Sunday, February 7, 2016

Cartographic Design and Perceptual Organization

Hello!

In this lab our goal was to create a map according to end user needs by establishing a visual hierarchy to emphasize important features of our map and to effectively contrast map features in order to imply importance. We did this by implementing figure-ground, contrast, and balance, in order to create a harmonious organization and presentation of our map elements.

My Map
My Process:
 
I used the TOC in ArcMap to organize my symbols and map elements more effectively. I placed the school symbology at the top of my layer, to not overlap them with less important elements. I properly symbolized and sized them in order to stand out on the map. Next, I placed my roads in rank order: Interstate, US Highway, State Highway, Major Streets, DC Streets, and Ward 7 Streets. With decreasing rank, I decreased the width line by half a point to a point. Also, the non-major roads were given a lighter color line in order to avoid a conglomerate of bold colors. Additionally, I clipped out the non-major roads and schools that are not inclusive to the Ward 7 area. This helped to emphasize the importance of the Ward 7 area by decluttering its surroundings. Next in place was parks and surface water. Surface water was made a duller blue in order to not be too contrasting with my overall theme.  Last are the neighborhoods, neighborhood clusters, and DC boundary. I used greens in order to create a distinct figure-ground. I emphasized importance on my legend, scale bar, inset map, and map title by making them proportionately larger and putting them in empty map space. I deemphasized the source data, cartographer’s info, date, and inset map titles by making them smaller.
Last, I used Adobe Illustrator solely for typography. There, I made my map title, inset map titles, cartographer information, source information, date, and labeling for the Potomac River.

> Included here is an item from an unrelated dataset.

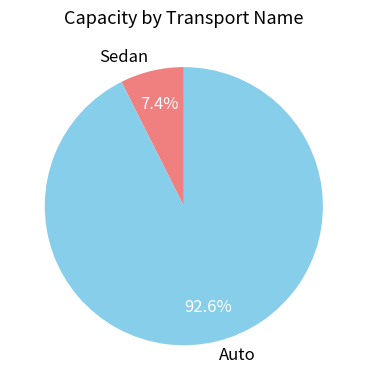

Between Auto and Sedan, which is larger?

Auto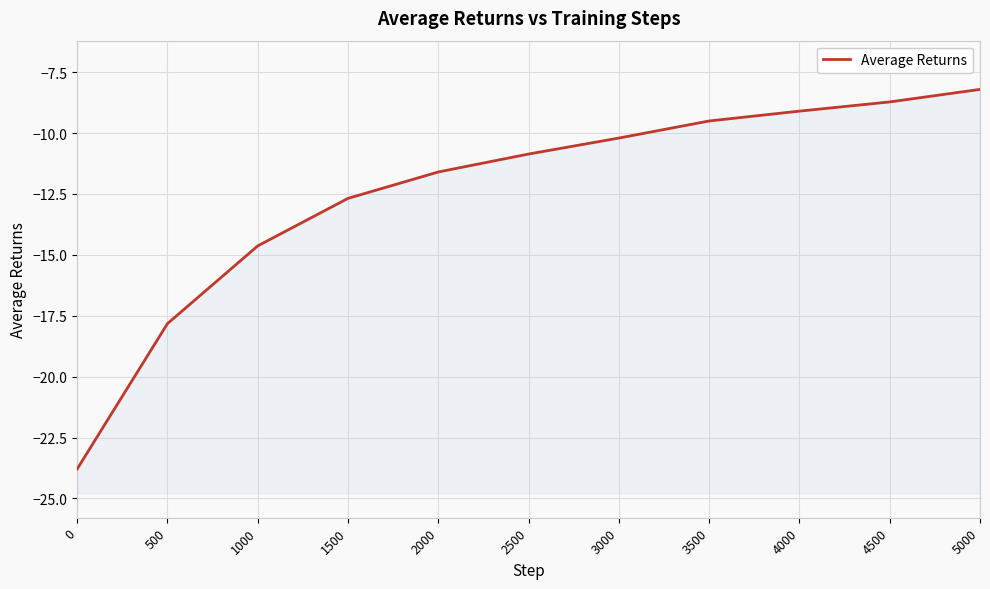

Rank the categories by value from lowest to highest.

0, 500, 1000, 1500, 2000, 2500, 3000, 3500, 4000, 4500, 5000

Saturday, February 6, 2016

Sharing GIS Maps and Data

Hello!

Lab Objectives:
In this lab we learned how to gather and prepare our own data to make a map and how to share that map via the internet through three ways. We made a map package in ArcMap and shared it via the internet by logging into our personal ArcGIS online account in the software and sharing it directly to our accounts, we used our data to make a basic map on the ArcGIS online website under our accounts, and we learned how to convert our maps into a kml file to be used in Google Earth.

Here is a link to the map I made on ArcGIS online: http://arcg.is/20cMi9e

My Experience:
I had a lot of fun making my own data into something usable in ArcMap. I had never made my own data before and I was initially concerned it would be done in some complex way. It was also exciting to see all the different ways we can share our maps and to see what each option had to offer in view-ability and functionality in using our maps.